O que se pede =>
1 > Reescreva o trecho do texto sobre os pagamentos em atraso desde "Assentando numa" até "os compromissos assumidos.", inclusive, e substitua "sucessivos governos" por "sucessivos executivos".
2 > Prossiga o texto sobre os pagamentos em atraso a partir do ponto em que termina.

Texto fornecido =>
Assembleia Municipal de Lagos 27 de Dezembro
PELA REVOGAÇÃO DA LEI DOS COPROMISSOS E DOS PAGAMENTOS EM ATRASO
Nos últimos anos,
o problema dos atrasos nos pagamentos do Estado atingiu uma dimensão alarmante,
afetando todos os setores de atividade e, em particular, os seus elos mais
fracos. O atraso nestes pagamentos afeta negativamente a vida de milhares de
cidadãos, empresas e entidades sem fins lucrativos, constituindo um fator de
agravamento da situação económica e social do País.
Afeta as empresas,
que vêem as suas disponibilidades financeiras ou liquidez postas em causa,
colocando em risco a sua viabilidade económica ou obrigando-as a assumir
elevados encargos suplementares.
Especialmente prejudicadas são as micro,
pequenas e médias empresas, que, forçadas a aguardar pagamentos durante meses
e, por vezes, anos, e tendo muitas delas o Estado como principal cliente,
sentem grande dificuldade em prosseguir a sua atividade.
Assentando numa
visão simplista e deturpadora da realidade, o Governo atribui a origem do fenómeno
dos pagamentos em atraso a uma mera aplicação deficiente dos procedimentos de
registo e controlo de compromissos. Na realidade, o problema tem a sua origem
na política de subfinanciamento dos serviços do Estado nas administrações
central, regional e local, levada a cabo por sucessivos governos.
A obsessão pela
redução do défice orçamental e pelo aparente controlo do crescimento da dívida
pública tem levado sucessivos governos a
negar a diversas entidades públicas, quer a nível central, quer a nível
regional e local, as dotações orçamentais necessárias para cobrir todas as
despesas decorrentes das respetivas funções e competências constitucionais e
legais, colocando-as na indesejável situação de não conseguirem fazer face a
todos os compromissos assumidos.

Dados fornecidos =>
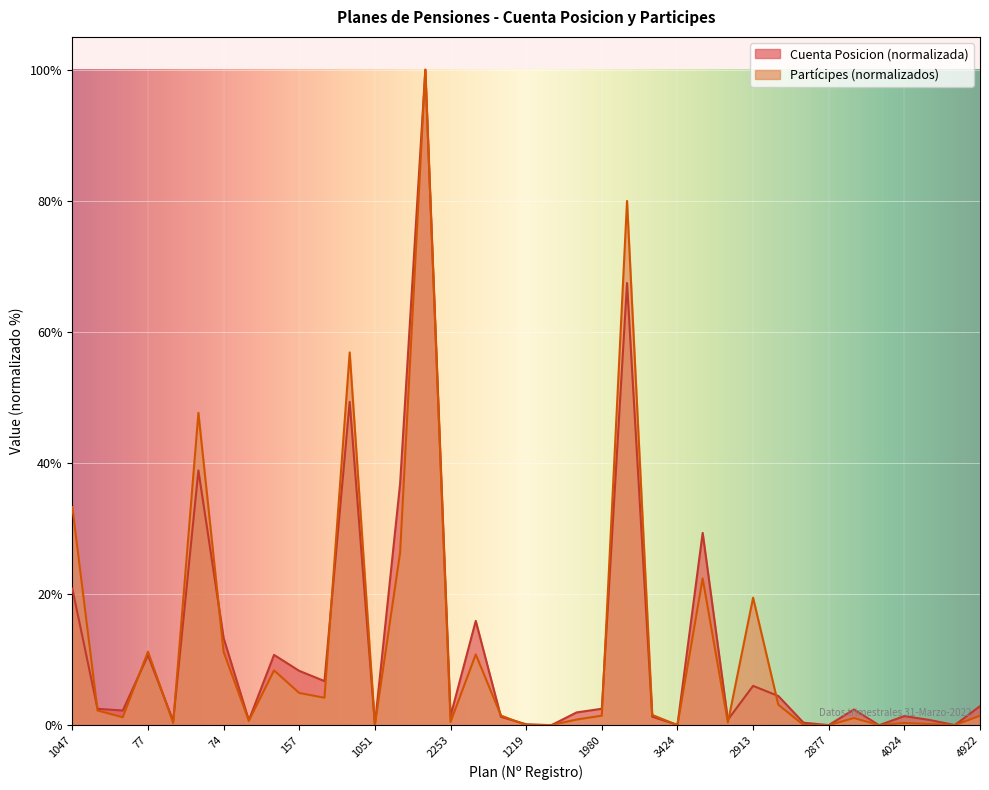

How many data points in Cuenta Posicion are above 2?

20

Lista de respostas =>
1 >
Assentando numa
visão simplista e deturpadora da realidade, o Governo atribui a origem do fenómeno
dos pagamentos em atraso a uma mera aplicação deficiente dos procedimentos de
registo e controlo de compromissos. Na realidade, o problema tem a sua origem
na política de subfinanciamento dos serviços do Estado nas administrações
central, regional e local, levada a cabo por sucessivos executivos.
A obsessão pela
redução do défice orçamental e pelo aparente controlo do crescimento da dívida
pública tem levado sucessivos executivos a
negar a diversas entidades públicas, quer a nível central, quer a nível
regional e local, as dotações orçamentais necessárias para cobrir todas as
despesas decorrentes das respetivas funções e competências constitucionais e
legais, colocando-as na indesejável situação de não conseguirem fazer face a
todos os compromissos assumidos.

2 >
Partindo de um
diagnóstico errado sobre a origem dos pagamentos em atraso, o Governo enveredou
pelo caminho fácil da imposição de constrangimentos burocráticos e
administrativos à execução da despesa orçamental e à assunção de compromissos
financeiros decorrentes da contratação de serviços, aquisição de mercadorias ou
contratação de pessoal por parte das entidades das administrações central,
regional e local, da Segurança Social e dos hospitais EPE, sem antecipadamente
ter atacado a origem do problema dos pagamentos em atraso, ou seja, o
subfinanciamento crónico dos serviços públicos, desresponsabilizando-se das
opções políticas de suborçamentação e subfinanciamento, passando o ónus para
eleitos regionais e autárquicos, para responsáveis de serviços e empresas
públicas e para os respetivos trabalhadores.
A solução
encontrada pelo Governo, consagrada na Lei n.º 8/2012, de 21 de fevereiro (Lei
dos Compromissos e dos Pagamentos em Atraso) é, contudo, completamente
desadequada. Conduz, tal como foi alertado, ao estrangulamento funcional das
entidades públicas e à degradação da sua capacidade de prestarem os serviços
públicos que lhes estão atribuídos.
Compromete as
funções sociais do Estado, visando o favorecimento dos grandes interesses
privados que, desde há muito tempo, procuram apoderar-se dos serviços prestados
pela administração pública, transformando-os em chorudos negócios.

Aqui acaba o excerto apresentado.